> Exercise objective
Where a line in the entries below contains the word "элементов", count it. Return the total alone.

> Stored items from a collection
--- START ---

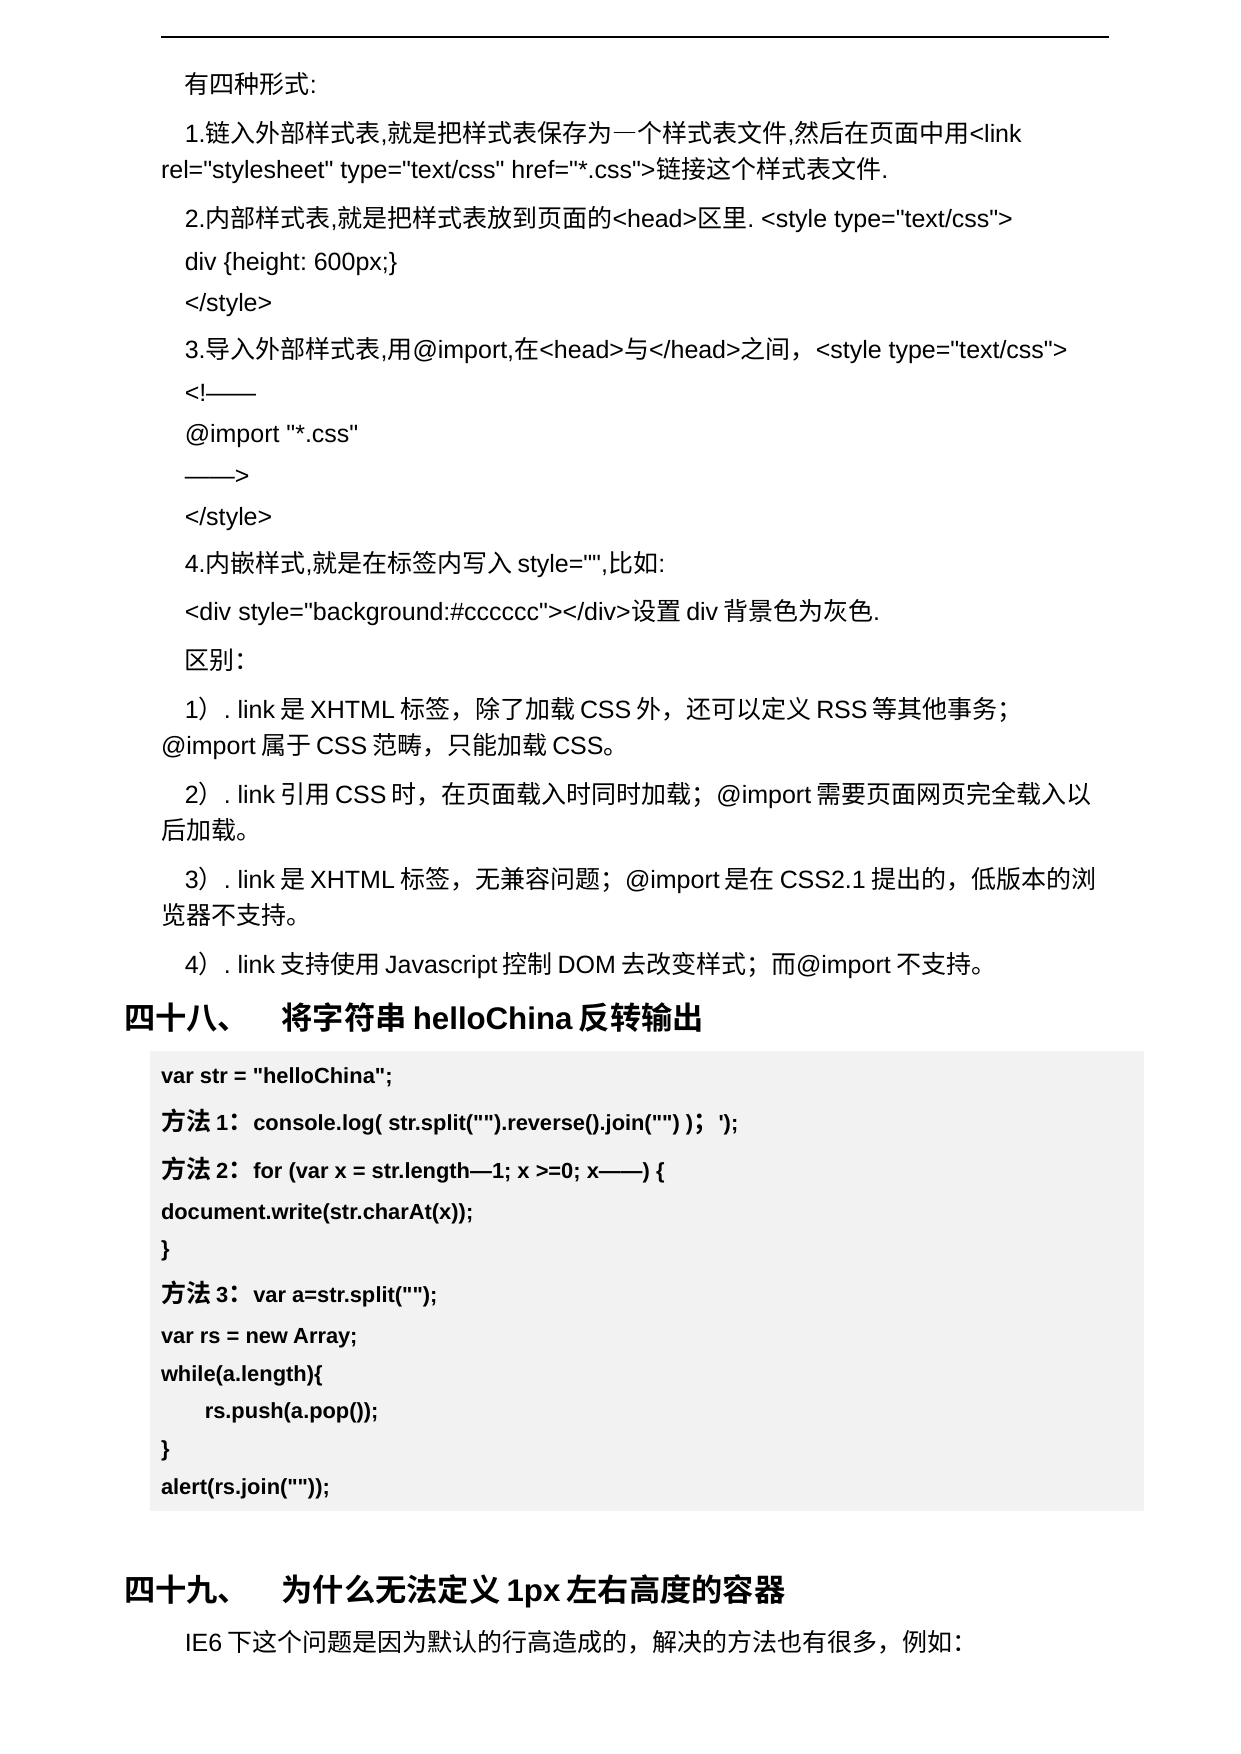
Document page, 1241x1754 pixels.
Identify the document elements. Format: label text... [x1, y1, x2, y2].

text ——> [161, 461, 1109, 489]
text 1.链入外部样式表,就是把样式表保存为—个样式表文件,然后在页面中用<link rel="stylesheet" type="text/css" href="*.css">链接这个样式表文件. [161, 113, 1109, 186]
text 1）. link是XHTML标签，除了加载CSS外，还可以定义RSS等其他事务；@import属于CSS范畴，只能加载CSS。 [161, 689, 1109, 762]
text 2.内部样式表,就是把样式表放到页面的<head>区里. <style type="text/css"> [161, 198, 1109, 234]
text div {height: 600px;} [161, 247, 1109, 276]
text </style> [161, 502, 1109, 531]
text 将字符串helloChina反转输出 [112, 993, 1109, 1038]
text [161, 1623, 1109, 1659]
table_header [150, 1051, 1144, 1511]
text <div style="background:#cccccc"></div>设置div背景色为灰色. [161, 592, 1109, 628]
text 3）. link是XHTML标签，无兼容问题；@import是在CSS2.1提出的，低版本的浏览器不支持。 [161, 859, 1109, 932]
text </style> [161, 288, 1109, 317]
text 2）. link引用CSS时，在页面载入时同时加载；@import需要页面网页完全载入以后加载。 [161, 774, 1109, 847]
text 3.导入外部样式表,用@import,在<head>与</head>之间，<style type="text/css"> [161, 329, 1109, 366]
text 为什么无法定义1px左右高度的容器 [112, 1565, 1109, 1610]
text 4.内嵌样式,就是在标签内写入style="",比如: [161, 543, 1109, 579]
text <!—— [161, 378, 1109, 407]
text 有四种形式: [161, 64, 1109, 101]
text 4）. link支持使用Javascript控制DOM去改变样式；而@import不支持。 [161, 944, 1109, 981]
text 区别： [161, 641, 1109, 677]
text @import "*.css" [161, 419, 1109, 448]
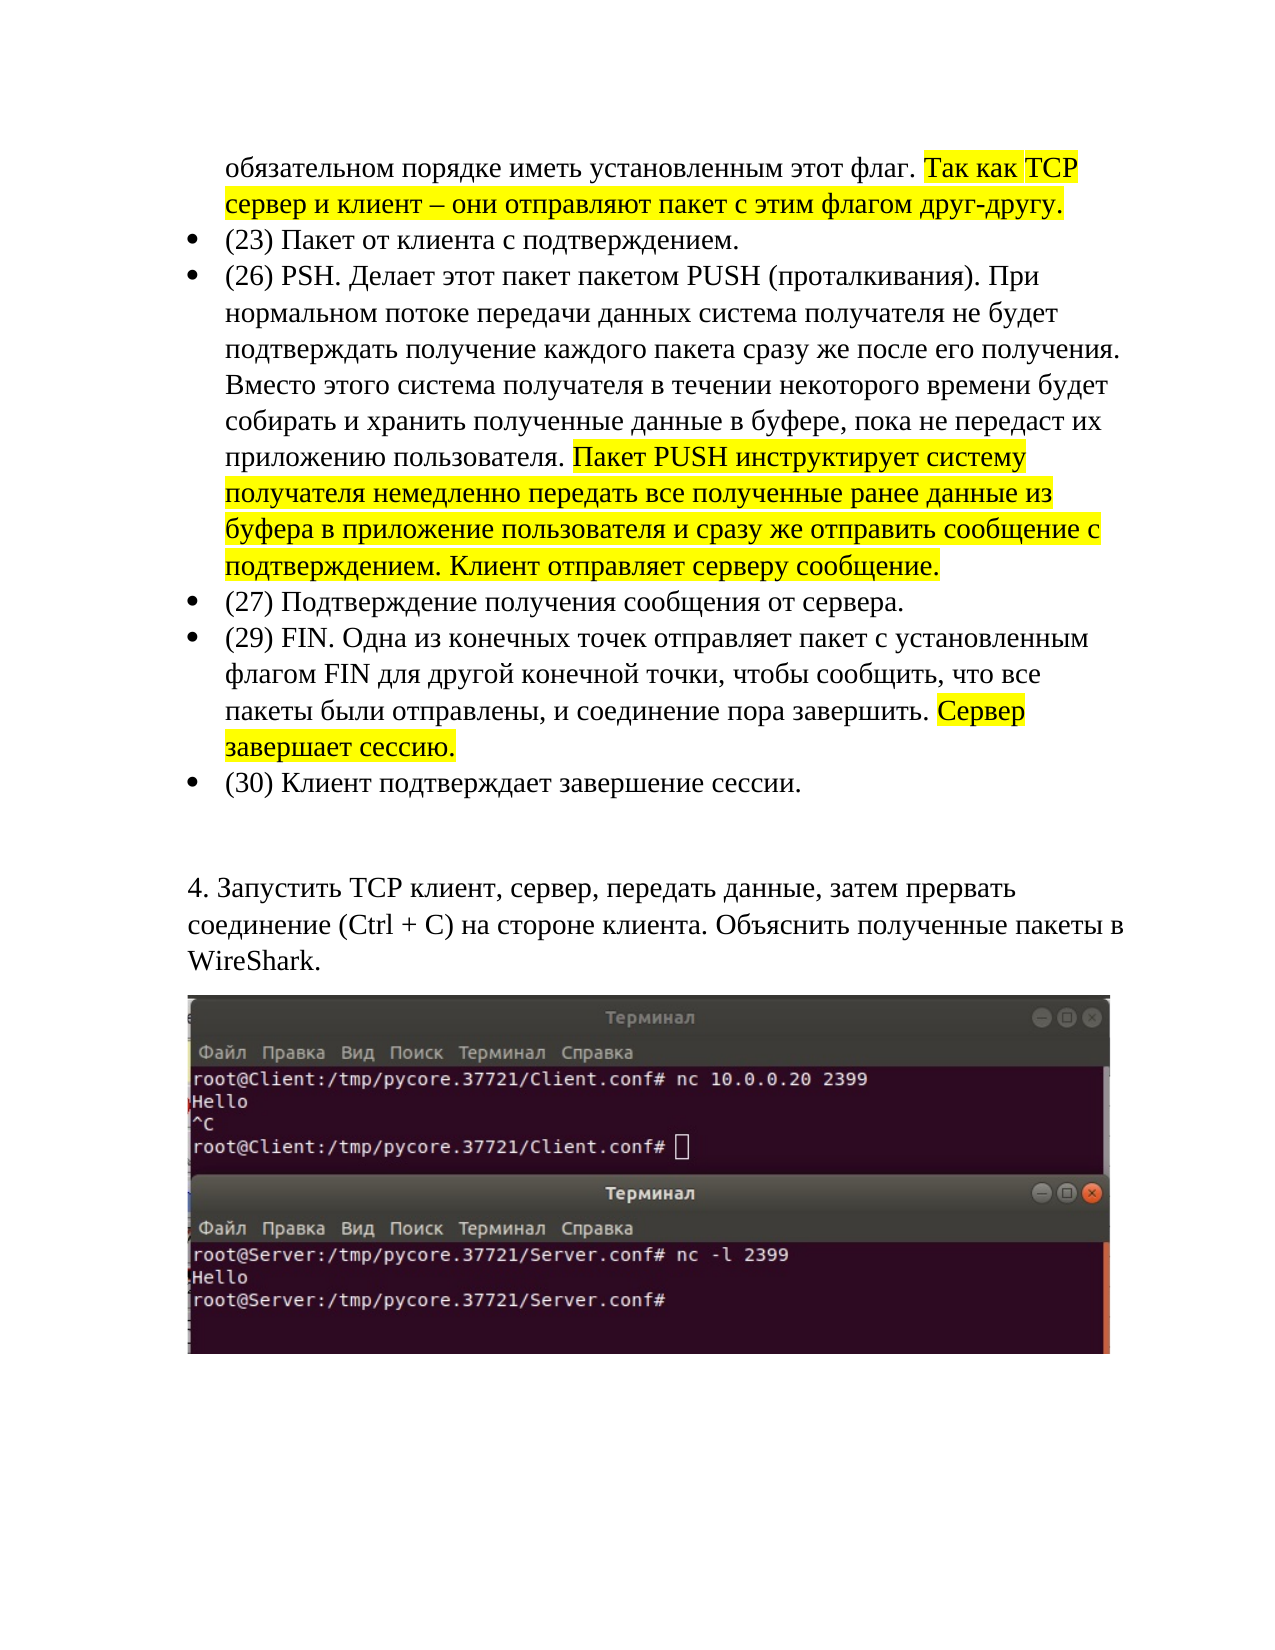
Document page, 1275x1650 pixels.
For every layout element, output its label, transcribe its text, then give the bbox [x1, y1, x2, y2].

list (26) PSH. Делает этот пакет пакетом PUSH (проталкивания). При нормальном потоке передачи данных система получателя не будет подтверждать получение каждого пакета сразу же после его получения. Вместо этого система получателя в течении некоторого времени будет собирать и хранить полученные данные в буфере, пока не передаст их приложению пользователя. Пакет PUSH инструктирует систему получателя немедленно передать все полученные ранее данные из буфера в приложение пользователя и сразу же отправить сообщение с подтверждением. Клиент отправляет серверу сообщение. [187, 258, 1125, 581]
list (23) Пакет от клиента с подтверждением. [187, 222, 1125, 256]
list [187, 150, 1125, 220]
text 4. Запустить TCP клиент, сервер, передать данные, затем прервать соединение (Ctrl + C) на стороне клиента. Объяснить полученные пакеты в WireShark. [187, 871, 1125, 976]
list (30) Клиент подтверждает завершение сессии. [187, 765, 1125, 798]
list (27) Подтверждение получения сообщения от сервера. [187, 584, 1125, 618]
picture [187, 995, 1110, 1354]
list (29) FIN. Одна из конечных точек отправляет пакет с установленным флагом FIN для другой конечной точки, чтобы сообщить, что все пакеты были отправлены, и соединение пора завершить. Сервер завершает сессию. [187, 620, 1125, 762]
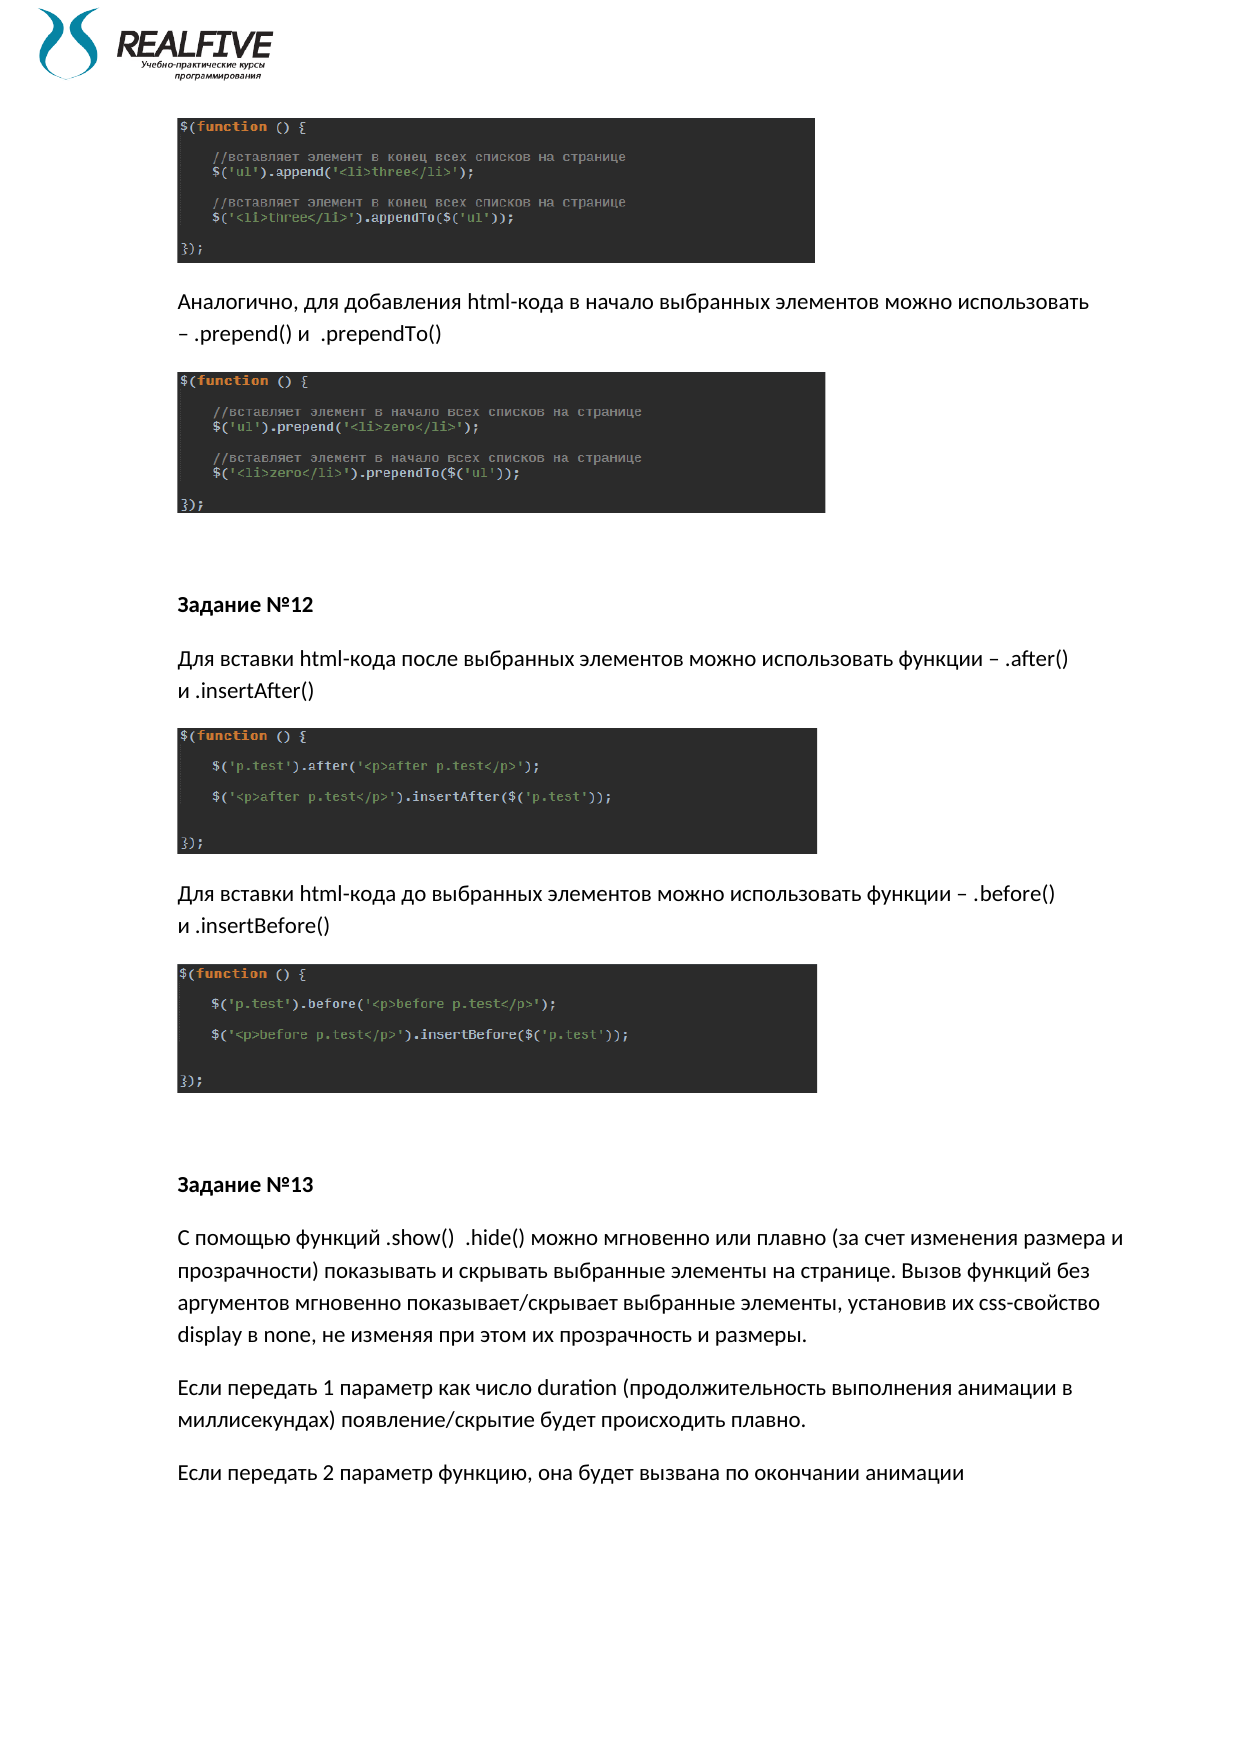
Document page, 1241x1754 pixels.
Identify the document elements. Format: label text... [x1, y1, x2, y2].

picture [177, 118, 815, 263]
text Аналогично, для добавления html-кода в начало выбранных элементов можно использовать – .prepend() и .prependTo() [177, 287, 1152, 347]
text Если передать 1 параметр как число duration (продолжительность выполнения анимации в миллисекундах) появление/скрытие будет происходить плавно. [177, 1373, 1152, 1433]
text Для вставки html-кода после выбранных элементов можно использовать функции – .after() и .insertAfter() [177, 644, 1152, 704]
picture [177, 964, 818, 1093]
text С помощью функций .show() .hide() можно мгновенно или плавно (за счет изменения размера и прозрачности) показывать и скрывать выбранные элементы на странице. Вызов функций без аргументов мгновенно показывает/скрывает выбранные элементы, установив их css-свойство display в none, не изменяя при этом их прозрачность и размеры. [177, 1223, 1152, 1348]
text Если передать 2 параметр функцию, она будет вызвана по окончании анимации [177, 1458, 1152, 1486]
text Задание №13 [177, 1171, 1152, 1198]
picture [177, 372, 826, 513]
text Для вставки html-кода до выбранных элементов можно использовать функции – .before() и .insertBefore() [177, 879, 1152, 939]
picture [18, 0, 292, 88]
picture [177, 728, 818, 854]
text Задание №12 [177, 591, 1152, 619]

--- END ---

> Task result
3